I think a bath bench might work but I have a stool - too small lol!


----------



## Pamela (Sep 9, 2008)

I was thinking about bathing today but its SNOWING AGAIN! LOL


----------



## skinnydoggz (Jan 9, 2011)

Pamela said:


> yes - that is what I was thinking of too - m aybe someone will invent it! lol I have a corner shower also which makes it difficult for it to even be longer lol although I can bathe them in there sitting on a stool (me) but still have to bend to get the legs - unless I use the rapid bath - thinking about taking it from the big tub upstairs and putting in my shower.

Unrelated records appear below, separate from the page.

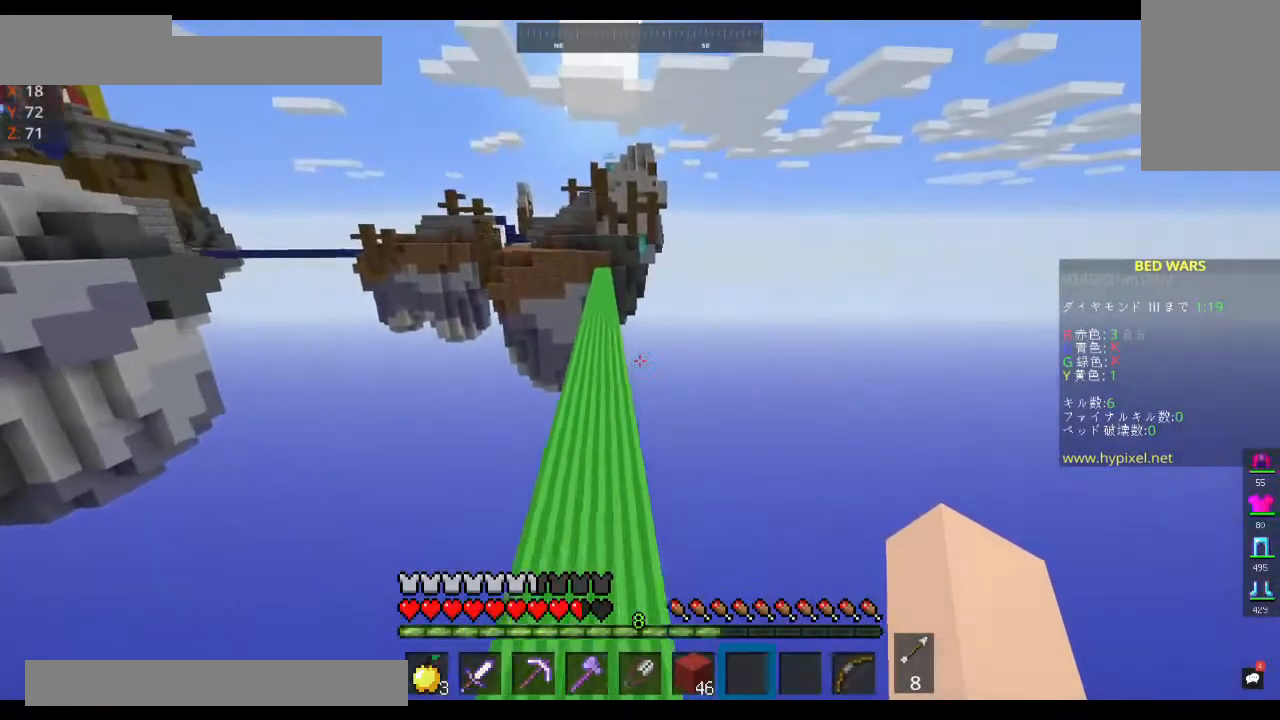
{"keys": ["space", "w"], "mouse": [], "events": [[200, "a", "down"], [367, "a", "up"]]}
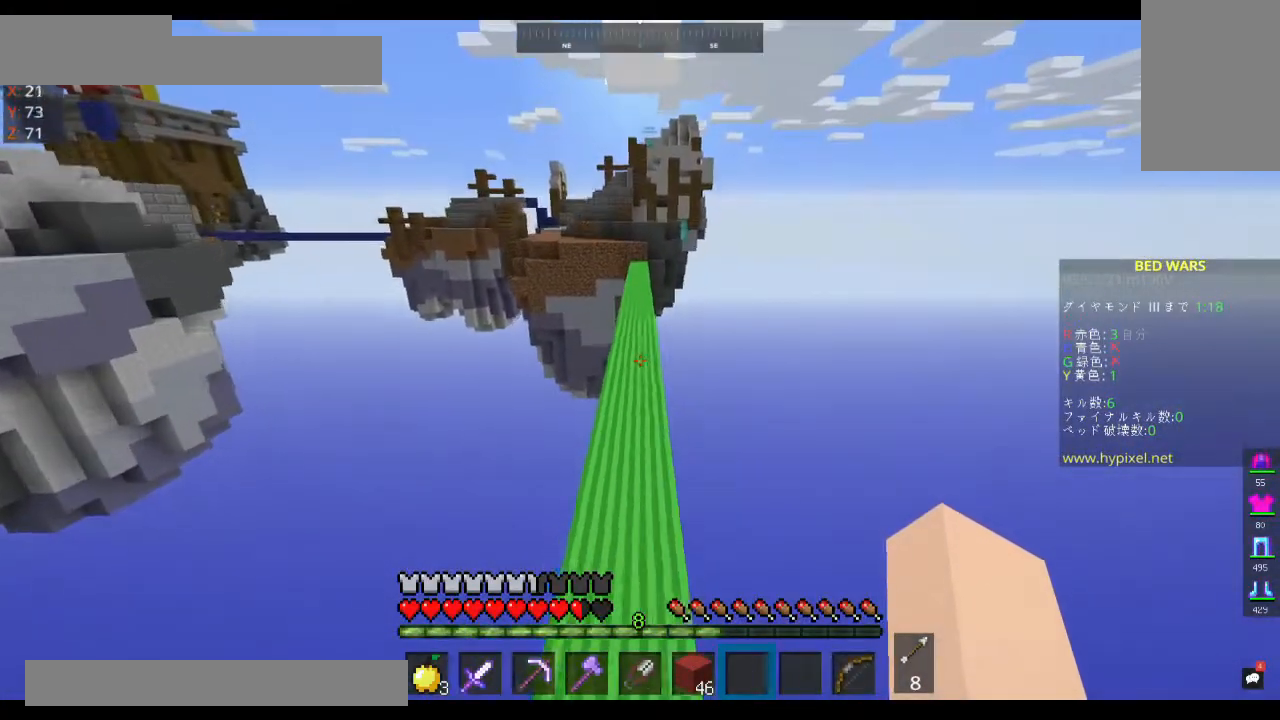
{"keys": ["space", "w"], "mouse": [], "events": []}
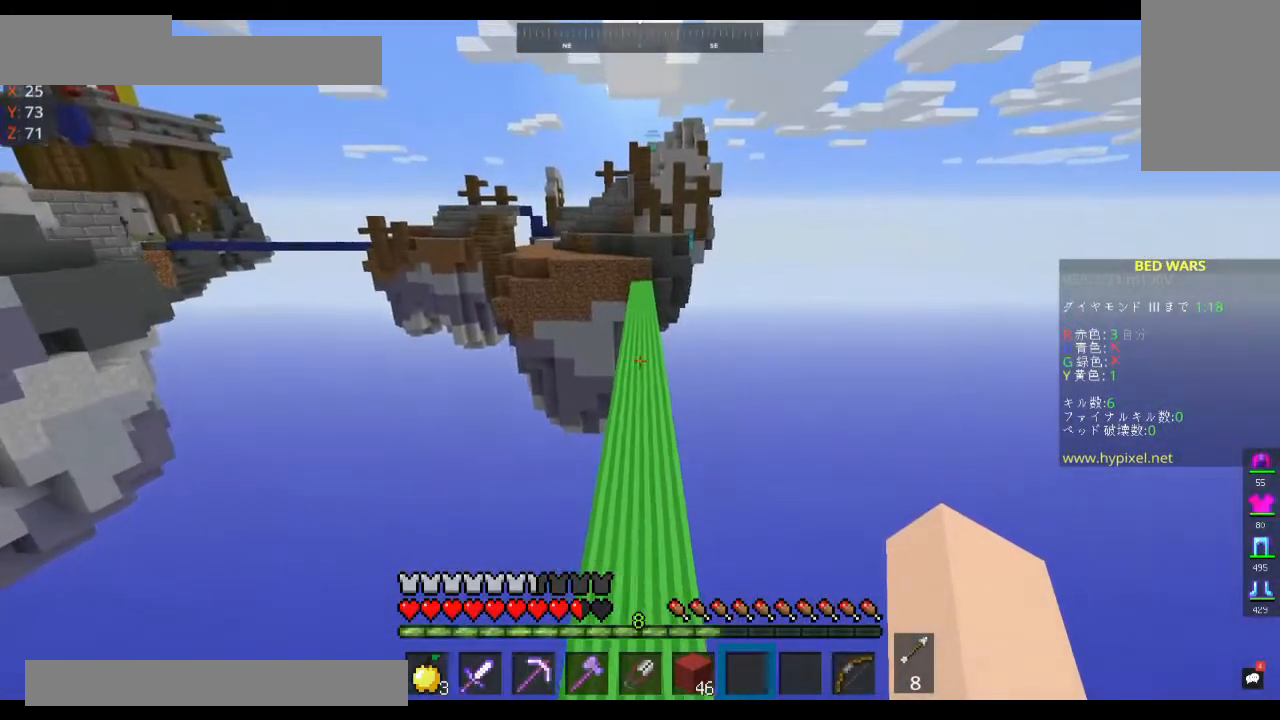
{"keys": ["space", "w"], "mouse": [], "events": []}
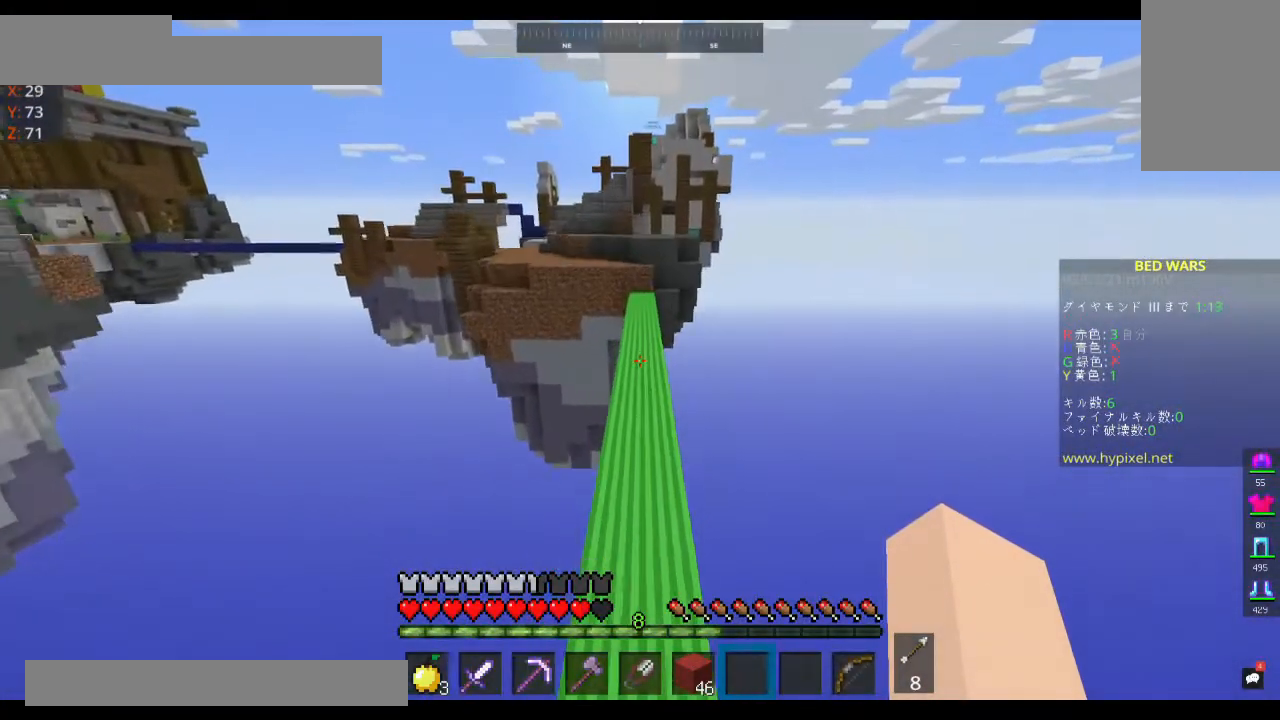
{"keys": ["space", "w"], "mouse": [], "events": []}
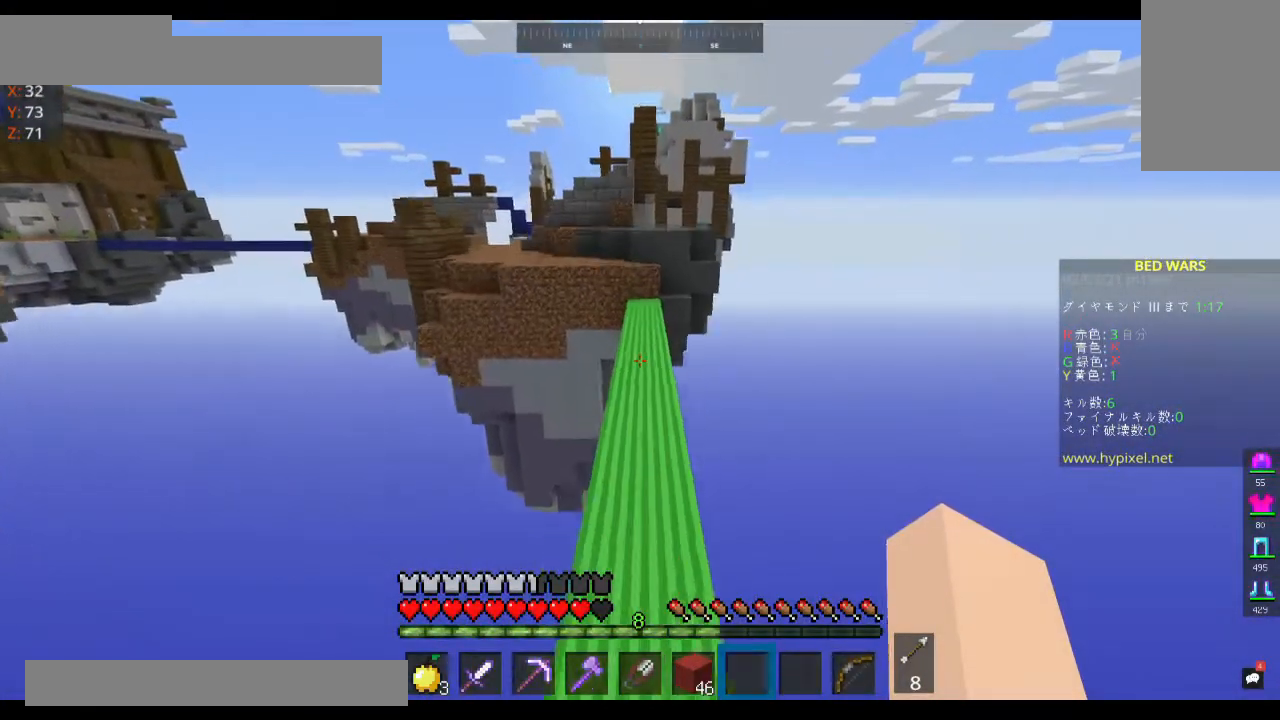
{"keys": ["space", "w"], "mouse": [], "events": []}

Don't want to use the big tub because my daughter and her husband live up there now and don't want my dogs tracking water through.


We have more in common...I also have a full bath upstairs, where my older son lives, but he uses the shower downstairs because when he uses the tub/shower upstairs, I can hear what sounds like water dripping. I don't know if there's a leak or if it's just the pipes making that noise. Since the downstairs bathroom has recently been completely redone (incl. new ceiling & walls), I don't want to risk a leak ruining it. A plumber isn't in the budget right now. I bathed my Afghan hound in the corner shower last summer after a run in with a skunk, and I got _soaked_! She's due for a bath again since I no longer work at a grooming shop, so I'll have to get soaked again unless I can figure out a way to keep the water from splashing out of the stall. My spoo is still tiny, so I can wash her in the kitchen sink for now.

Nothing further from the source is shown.